Futurist Cinema Lime Street Liverpool

Lime Street closes for urgent Futurist repairs

Part of Lime Street in Liverpool closed on Monday to enable contractors to make safe the derelict former Futurist Cinema, currently subject of a legal battle between developers and heritage campaigners.

The city council said on Monday it had taken the action following a report by independent building safety inspectors last month, who found the condition of the structure on Lime Street has deteriorated with internal collapse, leaning walls and a high risk that cladding tiles may fall off.

Since then, a further independent report has found it is in worse condition than first thought, and structural experts fear the entire façade could collapse when work begins to make it safe.

The city council asked the Court of Appeal on 16 May to consider an alternative plan which would have meant taking the structure down to ground level without closing the road. This was rejected by a judge following an objection from SAVE Britain’s Heritage who, at an earlier hearing on 6 May, unsuccessfully attempted to get the essential safety work halted altogether.

In order to prevent any risk to the public or contractors, the road was closed in both directions and the work will be carried out remotely from outside the building using a crane and cherry picker to carefully remove unstable pieces of the structure.

The road will be closed in both directions from Skelhorne Street to Copperas Hill from 6am on Monday 23 May and is expected to reopen at 6am on Thursday 26 May. Pedestrian access will be maintained on the side of Lime Street opposite the Futurist.

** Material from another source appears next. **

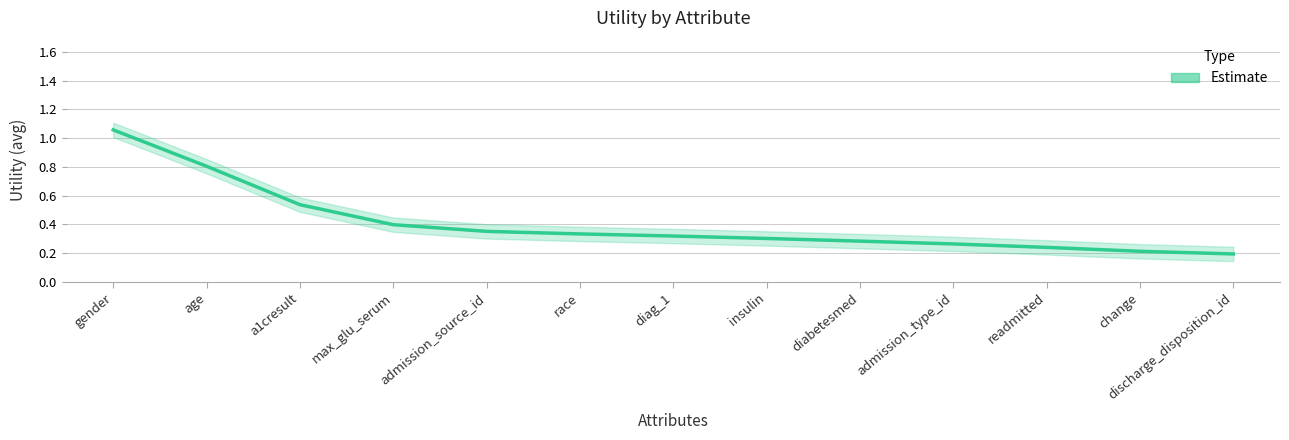

Read the value at diag_1.

0.3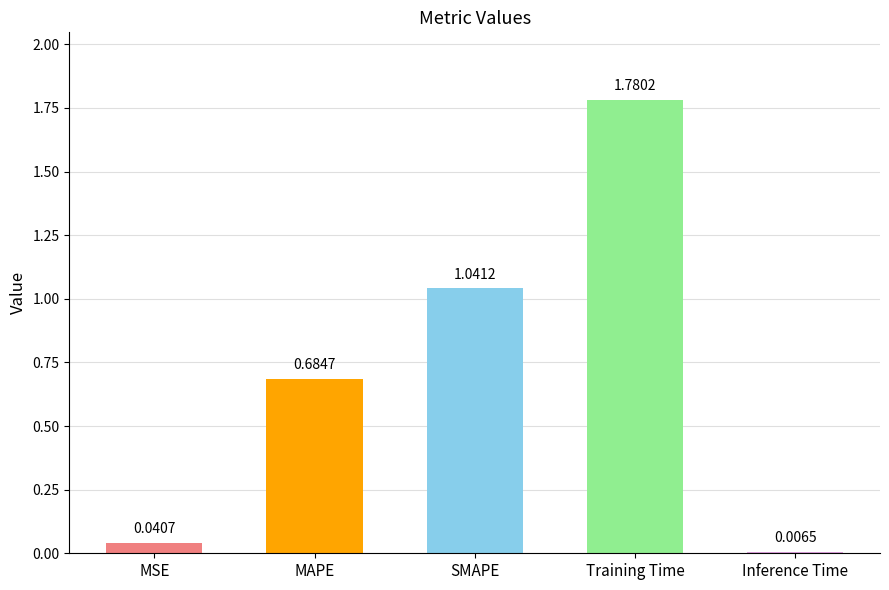

What is the change in value from MAPE to Training Time?

+1.1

Cllr Malcolm Kennedy, Cabinet member for regeneration, said: “We completely appreciate that this is going to cause a significant amount of disruption for motorists and bus passengers, but public safety has to be our priority and we have to comply with the conditions of the court.

“This building has suffered more than 30 years of decay and neglect, and independent inspection after independent inspection has shown it to be in a dangerous state of repair.

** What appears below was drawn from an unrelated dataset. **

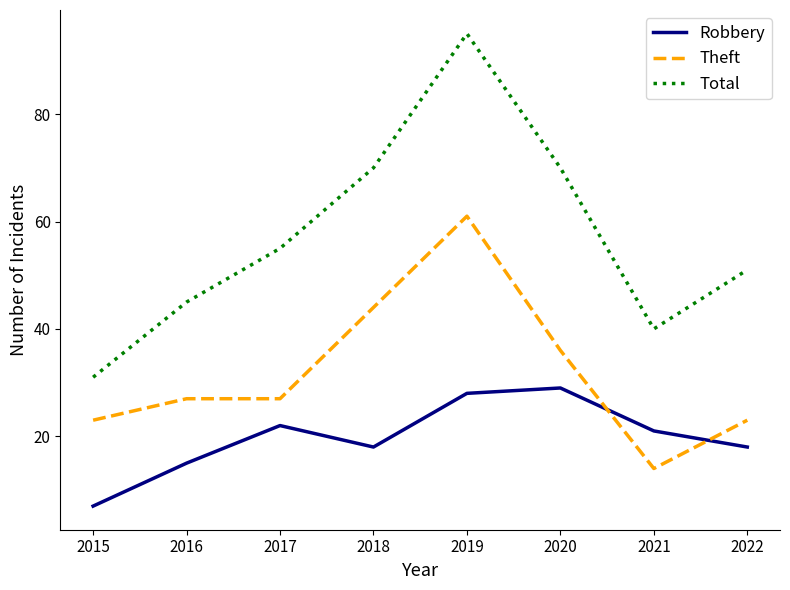

At 2019, list the series in order from smallest to largest.

Robbery, Theft, Total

“We will be carrying out the work as quickly as we can and have endeavoured to remove the minimum amount of façade possible needed to make it safe. Anyone who has seen the photographs or the video footage of the inside of the Futurist will know what a terrible state it is in, which is exactly why we have brought forward a regeneration scheme to breathe much-needed new life into Lime Street.”

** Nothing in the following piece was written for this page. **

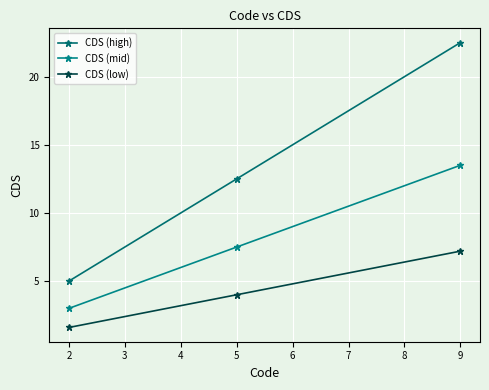

At how many categories does at least one series exceed 10?

2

The proposed project by Neptune Developments with Regeneration Liverpool, a partnership between Sigma and the council, would see retail, a hotel and student accommodation built. IBI Group and Broadway Malyan are advising the development team.

Lime Street June 2015 design

Your Comments

Why has it taken SAVE Britain’s Heritage over 25 years to become bothered about the much needed regeneration in the area?

By Peter Pownall

It seems very fishy to me that now the battle is on to save it – it is suddenly very dangerous and the ‘easiest’ solution is to take it down. Erm is this not a quick way to get rid of it – ooh its unsafe – sorry.